QUESTIONS ON THE MATERIAL:
1. Decide whether each statement below agrees with the passage on virtual desktop infrastructure. Answer yes or no for each, and quote the exact words of the passage that settle it.
(a) VDI deployments so far have been limited to fairly narrow niches such as call centers.
(b) The panel of experts met at a Wikibon Peer Incite Research Meeting on January 25th, 2012.
(c) IT practitioners have so far seen VDI as largely strategic.
2. Write out the passage on virtual desktop infrastructure between "Virtual Desktop Infrastructure: What's" and "an IT administrator.", inclusive.
3. Extend the passage on virtual desktop infrastructure from the point where it stops.

PROVIDED PASSAGE:
Virtual Desktop Infrastructure: What's in a Name?
Virtual Desktop Infrastructure (VDI) is the modern version of the thin client movement of the 1990's. VDI essentially delivers desktop-as-a-service (DaaS), meaning end-users of desktops, laptops and notebooks can access a virtual set of servers that are allocated to providing client-side applications and services. Because these services are delivered over the corporate network, client management is simplified and ostensibly, end-user computing costs, support costs, licensing, and software maintenance expenses are all decreased.
In addition, proponents of VDI suggest that the approach is inherently more standardized and hence more reliable, available and secure because system images can be locked down, ‘templatized’ and easily replicated with control by an IT administrator.
Despite these appealing attributes, to date, VDI deployments have been confined to relatively narrow niches such as call centers, claims desks, government use cases and other environments where a critical mass of users is performing similar tasks consistently. Beyond these situations, organizations have struggled to realize the benefits of virtualized desktops largely because the end-user experience (from the standpoint of performance, functionality, graphics, etc.) has not lived up to that of the traditional Microsoft client model.
As a result, VDI to date has been seen as largely tactical by IT practitioners. At the January 25th, 2011 Wikibon Peer Incite Research Meeting, a panel of experts agreed that in order to become more of a strategic initiative, the notion of virtual desktop needs to evolve from a device-centric mentality to a data- and application-centric view. In other words, as users begin to access services from more devices (e.g. smartphones, tablets, etc.), VDI needs to allow access to user data and apps from any device, from anywhere at any time. It is the support of the mobile enterprise user that holds the most long-term potential for VDI and the name itself (Virtual Desktop) is increasingly outdated.
Where is VDI Prominent Today?
Much of VDI today is seen in industries such as financial services, education, medical/health (e.g. hospitals and clinics) care and government. For example, VDI is used for training students on how to use technology. In medicine, caregivers use tablets and card-scanning technology at kiosks allowing them to carry their virtual desktop, data, and applications with them as they move from patient to patient. U.S. federal government is another popular vertical due to the inherent consistency and standardization qualities of VDI.

ENTRIES SHOWN:
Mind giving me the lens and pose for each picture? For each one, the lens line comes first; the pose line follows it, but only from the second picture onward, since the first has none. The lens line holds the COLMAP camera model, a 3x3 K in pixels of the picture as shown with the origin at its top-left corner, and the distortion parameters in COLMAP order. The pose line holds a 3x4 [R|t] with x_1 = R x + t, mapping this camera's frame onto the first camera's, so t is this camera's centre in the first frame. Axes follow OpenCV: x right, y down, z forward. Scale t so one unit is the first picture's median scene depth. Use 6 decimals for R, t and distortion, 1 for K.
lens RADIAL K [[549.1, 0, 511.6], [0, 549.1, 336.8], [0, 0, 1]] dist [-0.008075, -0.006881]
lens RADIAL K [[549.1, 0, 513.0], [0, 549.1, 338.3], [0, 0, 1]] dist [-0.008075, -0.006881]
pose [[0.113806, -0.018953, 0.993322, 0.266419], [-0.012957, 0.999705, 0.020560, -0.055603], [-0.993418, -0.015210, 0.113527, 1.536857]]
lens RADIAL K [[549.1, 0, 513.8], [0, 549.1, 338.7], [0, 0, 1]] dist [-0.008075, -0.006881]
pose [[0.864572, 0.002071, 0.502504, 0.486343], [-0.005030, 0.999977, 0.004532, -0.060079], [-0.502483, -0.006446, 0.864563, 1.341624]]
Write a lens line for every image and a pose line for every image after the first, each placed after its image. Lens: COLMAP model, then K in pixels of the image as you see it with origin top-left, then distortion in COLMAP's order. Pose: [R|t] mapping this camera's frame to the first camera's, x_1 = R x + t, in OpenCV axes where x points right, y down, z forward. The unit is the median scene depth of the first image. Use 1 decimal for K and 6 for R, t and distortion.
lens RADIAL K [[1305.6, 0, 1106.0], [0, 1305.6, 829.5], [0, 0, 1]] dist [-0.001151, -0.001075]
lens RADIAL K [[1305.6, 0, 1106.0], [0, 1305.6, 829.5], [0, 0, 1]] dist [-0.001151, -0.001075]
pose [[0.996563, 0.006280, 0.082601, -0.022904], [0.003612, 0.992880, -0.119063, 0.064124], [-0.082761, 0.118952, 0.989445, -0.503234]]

ANSWERS FOR THE EXERCISE:
1.
(a) Yes: "VDI deployments have been confined to relatively narrow niches such as call centers"
(b) No: "At the January 25th, 2011 Wikibon Peer Incite Research Meeting"
(c) No: "VDI to date has been seen as largely tactical by IT practitioners."

2.
Virtual Desktop Infrastructure: What's in a Name?
Virtual Desktop Infrastructure (VDI) is the modern version of the thin client movement of the 1990's. VDI essentially delivers desktop-as-a-service (DaaS), meaning end-users of desktops, laptops and notebooks can access a virtual set of servers that are allocated to providing client-side applications and services. Because these services are delivered over the corporate network, client management is simplified and ostensibly, end-user computing costs, support costs, licensing, and software maintenance expenses are all decreased.
In addition, proponents of VDI suggest that the approach is inherently more standardized and hence more reliable, available and secure because system images can be locked down, ‘templatized’ and easily replicated with control by an IT administrator.

3.
A few years ago, VDI-related projects were initiated as very small pilots - e.g. 20 seat deployments. In 2010, the panelists saw more interest in 200 and 500 seat deployments, and today they are seeing much larger installations in the 1,000, 2,000, 5,000 and even 15,000 seat levels. Generally these deployments are occurring in situations where there is a high degree of user commonality from the standpoint application access, data type, and task performed.
Where's the Starting Point for Desktop Virtualization?
According to Michael Keen of Lakeside Software, a VDI specialist, users need to start by examining and understanding their data so they can make better decisions about how and where to deploy VDI. Keen calls this "decision acuity" and posits that lack of understanding of the data is one of the biggest pitfalls for users thinking about VDI. Keen suggests that the planning phase is crucial.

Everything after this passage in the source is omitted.